# RECORDS
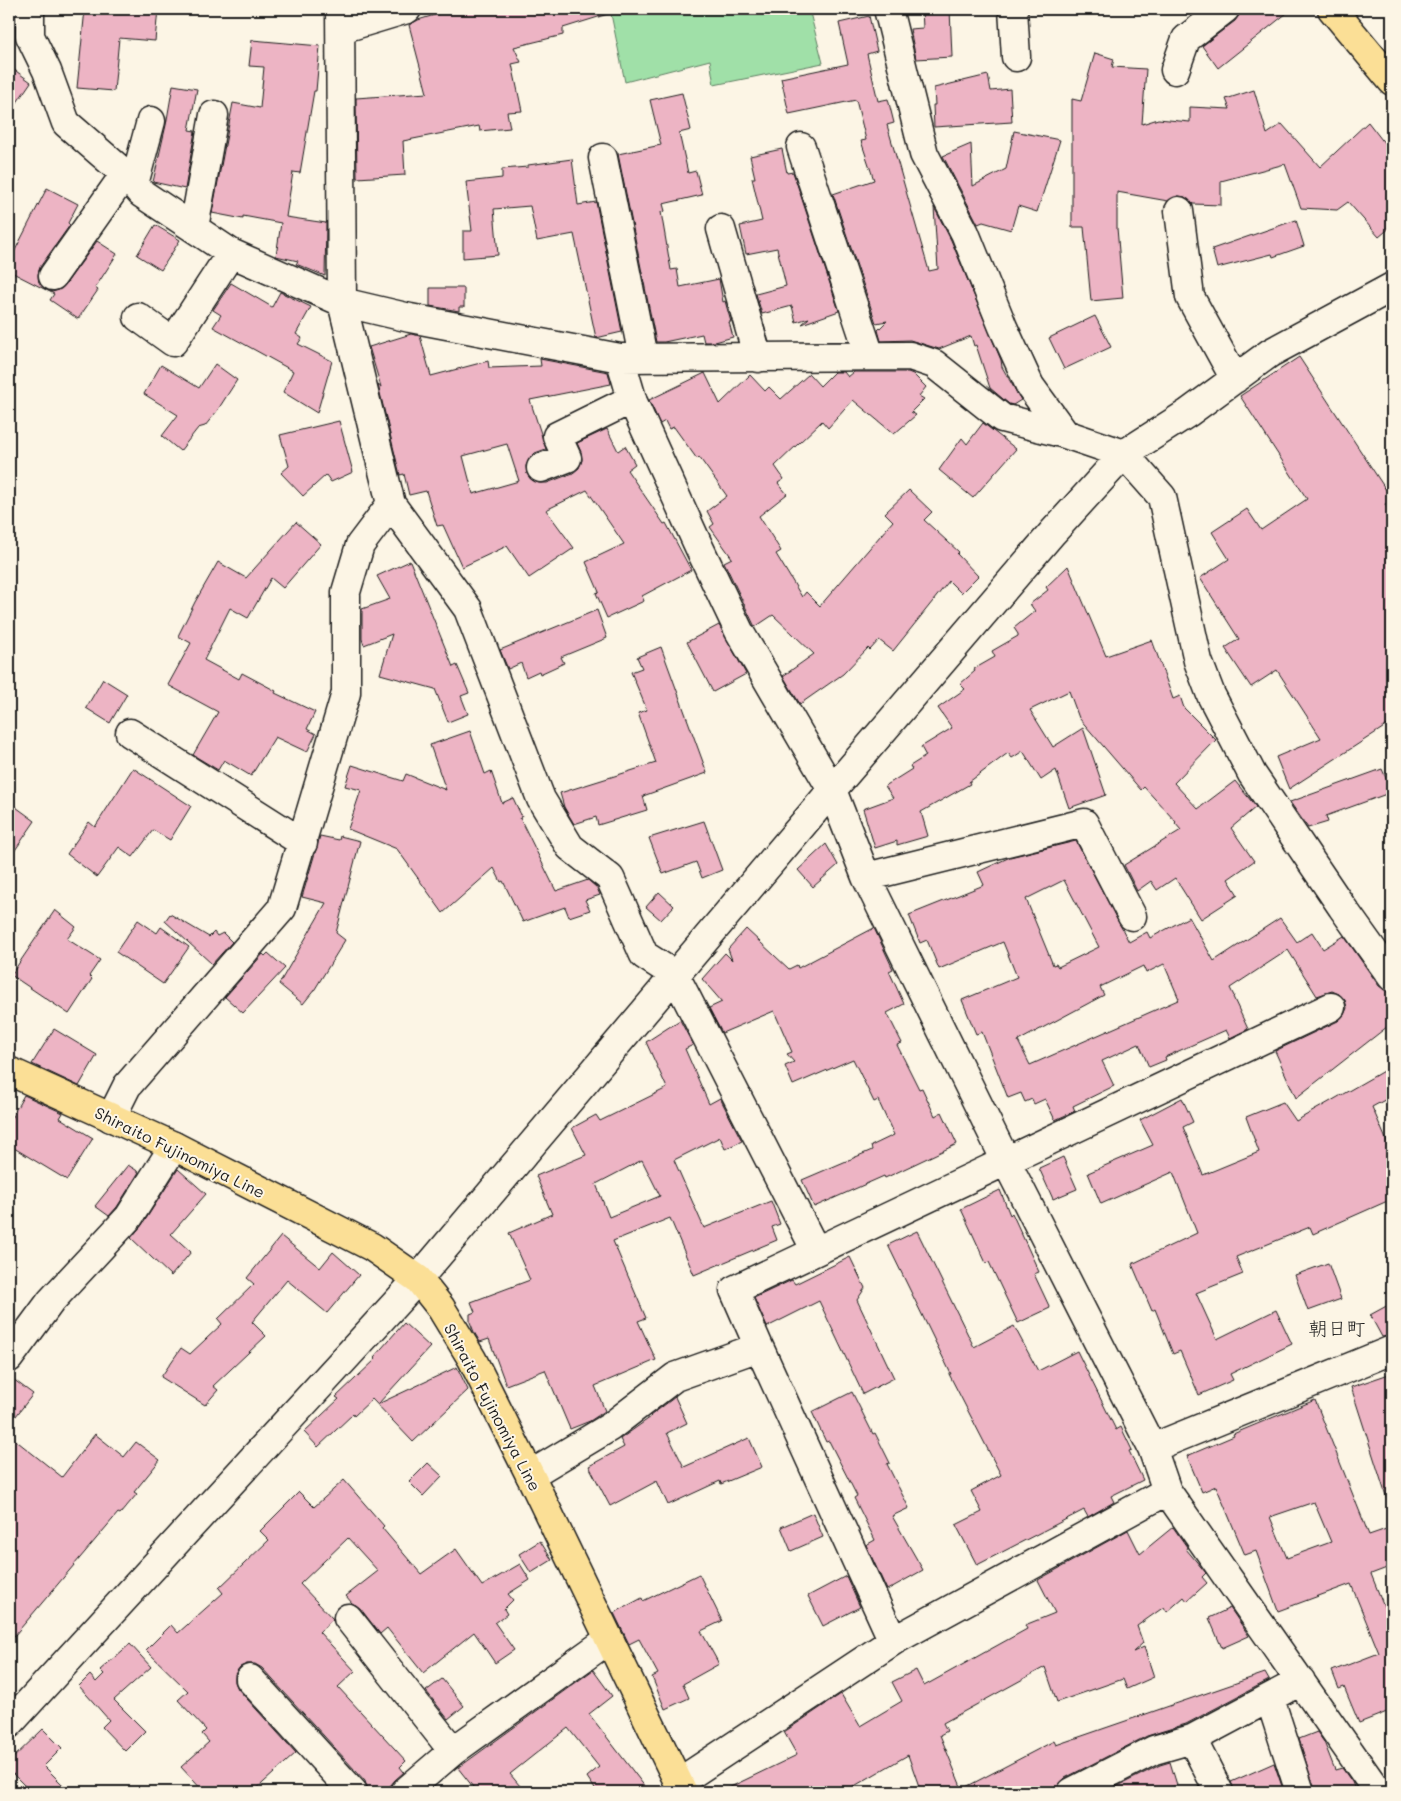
<svg xmlns="http://www.w3.org/2000/svg" width="1401" height="1801" font-family="Mali,'Klee One',sans-serif">
  <rect width="100%" height="100%" fill="#fcf5e5"/>
  <filter id="ink" filterUnits="userSpaceOnUse"><feTurbulence type="fractalNoise" baseFrequency=".02" numOctaves="2"/><feDisplacementMap in="SourceGraphic" scale="10" xChannelSelector="R" yChannelSelector="G"/><feConvolveMatrix kernelMatrix="1 2 1 2 8 2 1 2 1" color-interpolation-filters="sRGB"/></filter>
  <g filter="url(#ink)">
    <path fill="#a0e0a8" stroke="#5e7e62" d="M610,9H809L823,63L714,85L710,60L625,82Z"/>
    <path fill="#edb4c4" stroke="#1c1c1c" fill-rule="evenodd" d="M85,9H158L155,41L119,38L114,91L77,88Z
      M454,9H611V13L563,28V35L514,47L521,62L512,64L522,111L507,112L510,128L480,131L479,126L403,141L405,175L357,178L356,98L427,93L409,25L418,20Z
      M922,9H950L952,57L916,59L910,29L923,28Z
      M1240,9H1292L1218,68L1202,46L1235,21L1239,15Z
      M869,16L877,51L867,54L878,101L888,99L894,123L887,125L929,271L938,269L934,207L951,240L1001,360L1002,367L1021,400L1013,405L1009,404L990,388L976,345L974,346L971,336L939,349L910,340L881,341L878,330L887,321L876,323L833,194L874,180L861,141L866,140L856,100L789,114L781,78L848,64L839,23Z
      M252,40L320,46L316,91H314L300,173L293,172L286,217L326,223L325,276L296,264L298,261L276,256L281,223L243,216V219L212,213L233,103L260,108L264,67L249,66Z
      M1095,53L1114,59L1112,67L1146,69L1142,124L1158,119L1190,122V107L1230,109L1226,99L1254,90L1267,134L1282,124L1320,167L1368,122L1392,153V226L1379,237L1348,202L1337,210L1301,208L1285,164L1221,181V205L1193,204L1185,197L1178,196L1168,201L1117,192V228L1123,298L1091,301L1084,227H1072V99L1081,101Z
      M9,66L31,82L9,114Z
      M988,75L991,91L1010,89L1012,122L934,127L933,105H935L934,88Z
      M173,85L197,89L189,130L195,131L185,189L153,182L166,125Z
      M682,93L691,130L679,133L688,173L696,171L702,195L663,204L665,211L661,212L671,270L677,269L680,287L719,279L723,302L725,301L731,322H729L733,337L715,342H704L702,334L664,342H656L618,154L661,145L650,100Z
      M1014,131L1060,140L1037,212L1018,206L1011,230L983,222L978,224L943,156L971,144L973,186L1006,169Z
      M782,149L787,173L793,172L839,311L802,324L809,318L796,322L792,306L762,314L756,294L786,286L777,248L746,254L740,226L762,221L752,178H755L750,156Z
      M572,159L578,205L596,202L622,332L596,338L574,234L537,241L530,206L494,209L498,255L463,258V231H472L466,182L502,178V169L528,167V165Z
      M47,188L78,204L68,223L70,225L40,267L38,274L39,282L44,288L52,292L59,290L65,285L97,241L117,254L95,288L98,290L78,319L50,300L54,294L9,271V262Z
      M1296,220L1304,246L1273,257L1272,254L1217,268L1212,249Z
      M155,225L180,240L161,270L137,255Z
      M231,283L272,307L280,292L311,307L296,334L302,338L298,344L332,361L317,413L283,392L293,371L213,327L221,315L213,310Z
      M430,288H464V307H459V311L430,306Z
      M1095,316L1111,347L1064,369L1049,338Z
      M411,334L420,336L431,376L488,361L489,368L541,366L540,359L608,372L611,384L530,400L546,449L535,453L529,459L526,466L527,474L532,480L539,483H547L573,473L579,468L582,460L581,452L577,443L607,429L618,451L625,446L635,464L627,470L664,524L666,523L691,570L642,596L644,601L607,618L596,593L599,592L586,562L624,544L587,490L546,510L574,548L529,578L507,546L462,567L443,525L437,526L426,491L409,495L404,474L400,475L378,385L381,387L369,347ZM507,444L519,481L473,494L463,456Z
      M1299,357L1392,499L1385,504L1392,516V722L1289,789L1276,757L1321,738L1277,670L1251,687L1225,648L1239,639L1200,578L1229,559L1212,532L1247,509L1261,530L1307,499L1240,396Z
      M215,364L237,380L217,411L205,426L198,428L180,451L162,436L178,415L144,394L161,365L199,388Z
      M834,372H844L848,377L854,372H908L913,374L926,387L919,396L924,399L911,412L916,415L894,434L853,400L828,428L822,421L775,466L784,479L778,483L787,494L759,516L781,551L776,554L802,597L806,592L820,606L893,521L885,513L909,490L932,512L924,520L959,552L957,554L978,576L961,593L949,581L893,651L879,640L870,650L868,648L843,674L800,704L783,676L814,654L773,615L755,627L724,562L732,558L710,527L714,524L707,511L727,496L699,457L697,459L674,427L669,429L665,421L660,424L649,400L705,373L720,404L750,375L765,391L769,387L781,399L809,374L820,386Z
      M339,421L353,472L331,482L326,475L303,496L281,473L289,466L280,435Z
      M983,423L1016,449L973,498L939,470L962,438L967,444Z
      M296,522L321,544L283,588L271,578L248,618L230,608L204,660L239,679L242,673L276,691L275,693L315,712L307,729L316,734L307,752L275,737L251,776L224,760L218,770L193,755L218,712L168,685L191,643L178,636L195,602L218,562L246,578Z
      M410,561L453,667L457,665L469,693L461,696L468,714L448,722L435,689L380,674L392,634L364,645L362,639V609L390,599L377,576Z
      M1068,566L1106,656L1152,640L1173,699L1180,696L1184,708L1216,740L1174,783L1198,809L1235,781L1256,807L1231,828L1254,861L1228,879L1238,895L1201,919L1175,878L1157,890L1151,881L1137,891L1124,865L1181,830L1175,823L1176,822L1144,787L1141,790L1079,718L1069,691L1030,710L1053,747L1083,728L1106,795L1069,808L1056,770L1041,780L1023,751L1012,758L1008,753L969,782L970,784L921,812L928,836L897,845V841L875,848L863,809L893,798L885,786L912,769L910,766L926,756L921,747L952,728L938,708L965,689L960,684L975,671L974,669L995,657L992,651L1018,636V634L1014,628L1035,611L1030,604L1048,590L1046,587Z
      M597,610L607,638L561,657L564,663L540,674L539,671L526,677L521,663L508,669L500,650Z
      M719,625L746,674L713,692L687,642Z
      M661,647L707,773L643,796L647,810L598,825L596,817L574,824L564,807L560,793L656,763L638,713L647,710L631,672L642,668L637,657Z
      M103,679L127,694L110,723L86,708Z
      M470,731L485,774L491,771L502,803L513,798L522,817L520,818L556,891L588,880L597,888L600,895L585,900L590,910L569,917L565,907L523,922L503,881L501,882L494,868L443,913L397,849L348,829L361,790L345,786L352,765L403,781L406,774L446,790L430,745Z
      M133,768L191,806L170,840L153,830L133,857L119,847L97,877L67,854L89,822L95,827Z
      M1382,769L1392,792L1326,816L1328,822L1308,828L1290,802Z
      M9,802L35,821L9,859Z
      M704,821L722,870L702,878L696,862L663,874L649,838Z
      M320,836L339,840L340,836L360,841L336,933L345,940L315,989L303,1004L279,984L326,903L302,897Z
      M1076,841L1129,942L1147,932L1150,938L1189,917L1214,961L1280,918L1297,942L1312,932L1323,949L1344,936L1379,986L1389,992L1392,996V1023L1296,1098L1275,1051L1338,1021L1344,1015L1347,1008L1345,1000L1339,994L1332,991L1317,996L1288,950L1230,988L1234,996L1233,997L1248,1029L1230,1038L1226,1030L1165,1057L1166,1060L1149,1067L1139,1044L1102,1061L1114,1086L1073,1106L1075,1111L1055,1120L1045,1099L1034,1104L1032,1099L1025,1102L1021,1093L1008,1098L982,1032L976,1034L962,1000L1017,977L1003,942L939,969L927,940L920,943L909,915L984,885L978,872L1010,857ZM1064,880L1099,947L1058,967L1056,964L1053,965L1026,899ZM1164,964L1179,999L1178,1000L1030,1065L1018,1041L1104,995L1100,987L1143,966L1146,973Z
      M826,844L838,865L813,887L798,870Z
      M659,892L674,906L661,920L646,907Z
      M55,910L76,927L67,939L100,960L89,976L92,979L69,1014L11,975Z
      M170,914L209,937L214,932L217,936L223,933L232,942L212,964L165,921Z
      M138,920L157,933L161,927L189,947L163,984L116,952Z
      M874,928L893,969L889,971L904,1004L887,1013L902,1043L897,1045L919,1089L922,1088L935,1116L942,1112L957,1144L885,1178L884,1176L814,1207L802,1180L872,1150L871,1146L894,1135L878,1100L874,1102L853,1059L793,1085L785,1066L794,1062L787,1054L792,1052L774,1011L722,1033L709,1008L722,1002L702,979L725,953L732,960L728,949L746,929L789,969L797,965L798,968Z
      M268,953L285,968L243,1013L225,997L263,954L265,956Z
      M680,1020L693,1045L685,1049L709,1104L720,1098L742,1141L725,1149L720,1137L674,1160L704,1228L771,1201L780,1224L772,1227L777,1240L694,1275L670,1218L613,1241L646,1318L638,1321L656,1360L595,1386L605,1411L590,1421L570,1429L545,1370L506,1385L489,1339L480,1342L474,1332L470,1322V1314L475,1312L471,1302L530,1280L509,1233L552,1214L536,1176L586,1155L572,1128L596,1115L600,1121L667,1088L646,1042ZM642,1160L660,1196L609,1217L596,1184Z
      M54,1029L97,1055L79,1086L32,1064Z
      M1392,1066V1096L1372,1107L1392,1153V1199L1313,1234L1310,1227L1236,1257L1243,1274L1196,1293L1217,1339L1276,1310L1292,1344L1230,1374L1233,1380L1199,1395L1180,1351L1173,1354L1155,1309L1152,1311L1132,1264L1197,1233L1173,1172L1101,1204L1088,1173L1153,1145L1140,1120L1182,1098L1193,1122L1183,1127L1203,1175L1259,1152L1246,1117L1283,1102L1296,1121Z
      M24,1095L63,1113L60,1118L93,1138L67,1180L9,1145V1122Z
      M1063,1157L1077,1189L1053,1199L1039,1168Z
      M128,1165L139,1172L117,1207L109,1216L95,1206Z
      M178,1169L206,1194L171,1234L191,1252L171,1276L131,1238L142,1225Z
      M1000,1190L1010,1215L1012,1213L1039,1272L1034,1274L1050,1308L1018,1323L989,1262L986,1263L961,1209Z
      M917,1231L974,1347L1014,1326L1038,1371L1077,1351L1116,1430L1121,1427L1132,1450L1129,1451L1143,1480L1111,1496L1114,1502L1088,1517L1084,1510L977,1565L956,1525L982,1512L971,1491L1001,1475L949,1374H951L888,1245Z
      M281,1236L320,1268L333,1252L359,1275L327,1313L287,1280L252,1322L266,1336L213,1386L218,1390L205,1405L161,1377L181,1348L190,1354L222,1324L218,1319L254,1284L247,1278Z
      M850,1257L865,1288L857,1300L894,1378L863,1394L819,1301L767,1327L754,1298L792,1280L795,1284Z
      M1328,1263L1341,1299L1308,1311L1295,1275Z
      M1392,1303V1335L1382,1337L1370,1315Z
      M404,1323L430,1347L378,1404L457,1367L468,1390L413,1442L372,1399L354,1416L353,1414L318,1447L304,1432L339,1399L336,1397L376,1359L374,1357Z
      M1392,1373V1502H1388L1351,1387Z
      M9,1376L33,1394L9,1425Z
      M852,1392L873,1434L875,1433L890,1463L887,1464L909,1508L892,1516L923,1570L887,1590L866,1545L875,1540L854,1498L857,1496L829,1441L826,1442L812,1412Z
      M675,1397L687,1423L667,1433L684,1467L749,1438L762,1467L721,1484L720,1481L668,1505L657,1481L610,1506L589,1466L624,1447L620,1439L651,1417L650,1416Z
      M1315,1400L1369,1535L1392,1527V1566L1371,1574L1392,1626V1710L1359,1723L1344,1687L1339,1689L1332,1671L1379,1653L1351,1584L1278,1611L1256,1551L1245,1555L1216,1486L1202,1492L1187,1456L1234,1436L1233,1434ZM1314,1502L1331,1542L1287,1558L1270,1517Z
      M95,1434L124,1457L136,1442L160,1460L134,1492L137,1494L120,1514L118,1513L9,1642V1435L62,1477Z
      M428,1463L442,1476L423,1496L409,1482Z
      M344,1480L384,1526L382,1528L421,1574L456,1549L482,1586L520,1564L530,1580L508,1594L513,1600L504,1609L507,1614L495,1623L514,1650L495,1663L474,1632L423,1673L387,1628L380,1634L360,1608L352,1603L346,1596L378,1571L348,1538L300,1584L333,1619L319,1632L355,1671L338,1687L406,1761L400,1767L404,1772L395,1780L390,1786V1792H368L365,1781L262,1668L255,1664H247L240,1667L235,1674V1682L238,1689L296,1753L253,1792H204L181,1767L209,1742L202,1734L206,1730L178,1700L188,1691L146,1650L171,1625L178,1633L223,1593L219,1588L269,1540L260,1531L299,1492L314,1507Z
      M813,1513L823,1537L791,1551L781,1527Z
      M1173,1527L1187,1547L1186,1549L1206,1573L1202,1577L1207,1583L1187,1601L1184,1597L1167,1612L1164,1607L1137,1626L1143,1643L1133,1652L1144,1647L1154,1677L1127,1689L1123,1679L1057,1702L1045,1667L943,1723L947,1731L940,1735L962,1789L1054,1741L1056,1745L1265,1673L1269,1680L1186,1724L1147,1736L1065,1778L1059,1784L1057,1792H921L908,1755L844,1792H720L797,1755L784,1732L841,1694L860,1726L902,1701L892,1682L916,1670L924,1686L1027,1629L1025,1625L1055,1613L1038,1580L1128,1530L1140,1554Z
      M540,1541L552,1560L531,1573L519,1554Z
      M699,1574L722,1621L701,1631L719,1664L683,1684L689,1698L665,1709L652,1677L658,1674L639,1639L629,1644L614,1613L642,1598L643,1601Z
      M846,1576L860,1607L823,1626L808,1596Z
      M1230,1608L1249,1636L1222,1648L1209,1618Z
      M130,1644L151,1667L114,1700L145,1731L125,1751L102,1727L109,1720L79,1686L90,1675L96,1682L104,1674L100,1670Z
      M593,1670L612,1696L589,1714L649,1792H597L587,1777L599,1767L568,1728L510,1774L525,1792H477L458,1768Z
      M442,1679L464,1706L448,1719L426,1691Z
      M43,1729L62,1748L44,1766L70,1792H31L9,1770V1762Z
      M1317,1732L1324,1742L1335,1770L1342,1768L1352,1782L1356,1792H1315L1299,1739Z
      M1170,1762L1177,1785L1169,1788L1171,1792H1106L1160,1765Z
      M1274,1763L1284,1792H1235L1231,1782Z"/>
    <g fill="none" stroke-linecap="round" stroke-linejoin="round">
      <defs>
        <path id="minor" d="M30,9V36L47,71L66,123L125,174L141,193L231,253L342,302L410,318L620,358L910,356L934,364L1002,418L1065,434L1124,454L1162,497L1198,661L1211,695L1252,774L1342,907L1392,977
          M340,9L342,302L391,504L468,609L541,799L570,847L610,878L644,955L675,975L816,1251
          M888,9L924,154L965,233L1003,327L1030,386L1065,434
          M1013,9L1016,57
          M341,29L407,9
          M1175,70L1186,39L1225,9
          M801,147L870,356
          M603,158L643,357
          M134,184L151,121
          M1179,211L1190,297L1235,379
          M194,228L214,115
          M721,229L758,358
          M53,276L125,174
          M138,317L173,342L231,253
          M620,358L633,402L699,547L739,631L832,790L866,877L1006,1161L1152,1448L1167,1491L1378,1792
          M541,468L567,458L557,436L632,399
          M130,733L303,843
          M866,877L1084,823L1132,916
          M111,1118L127,1086L282,908L346,693V592L360,545L391,504
          M759,1347L893,1641
          M9,1358L51,1301L129,1217L174,1146
          M1152,1448L1392,1350
          M530,1475L610,1427L675,1377L759,1347L734,1290L1331,1007
          M348,1618L453,1751
          M250,1679L353,1792
          M1270,1699L1300,1792
          M9,1724L418,1279L832,790L1053,532L1124,454L1188,413L1270,353L1392,287
          M1192,1739L1219,1792
          M678,1783L893,1641L1167,1491
          M405,1792L453,1751L608,1640
          M1072,1792L1154,1750L1192,1739L1301,1681"/>
        <path id="major" d="M1332,9L1392,81
          M9,1071L174,1146L372,1247L418,1279L441,1308L472,1359L530,1475L683,1792"/>
      </defs>
      <use href="#minor" stroke="#1c1c1c" stroke-width="31"/>
      <use href="#major" stroke="#1c1c1c" stroke-width="31"/>
      <use href="#minor" stroke="#fcf5e5" stroke-width="28"/>
      <use href="#major" stroke="#fbdf96" stroke-width="28"/>
    </g>
  </g>
  <g text-anchor="middle" dominant-baseline="central" stroke-width="4" stroke-linejoin="round" paint-order="stroke">
    <g font-size="16" fill="#1c1c1c" stroke="#fcf5e5">
      <text transform="translate(180 1152) rotate(26)">Shiraito Fujinomiya Line</text>
      <text transform="translate(493 1407) rotate(62)">Shiraito Fujinomiya Line</text>
    </g>
    <g font-size="19" fill="#1c1c1c" stroke="#fcf5e5">
      <text x="1337" y="1327">朝日町</text>
    </g>
  </g>
  <rect width="1401" height="1801" fill="none" stroke="#fcf5e5" stroke-width="30"/>
  <rect x="15" y="15" width="1371" height="1771" fill="none" stroke="#1c1c1c" stroke-width="2" filter="url(#ink)"/>
</svg>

# WHAT THE TASK ASKS
Reproduce the lines of the entries above from the one with "M540,1541L552,1560L531,1573L519,1554Z" to the one with "M846,1576L860,1607L823,1626L808,1596Z", both included, exactly and without any other line.

# WRITTEN ANSWER
      M540,1541L552,1560L531,1573L519,1554Z
      M699,1574L722,1621L701,1631L719,1664L683,1684L689,1698L665,1709L652,1677L658,1674L639,1639L629,1644L614,1613L642,1598L643,1601Z
      M846,1576L860,1607L823,1626L808,1596Z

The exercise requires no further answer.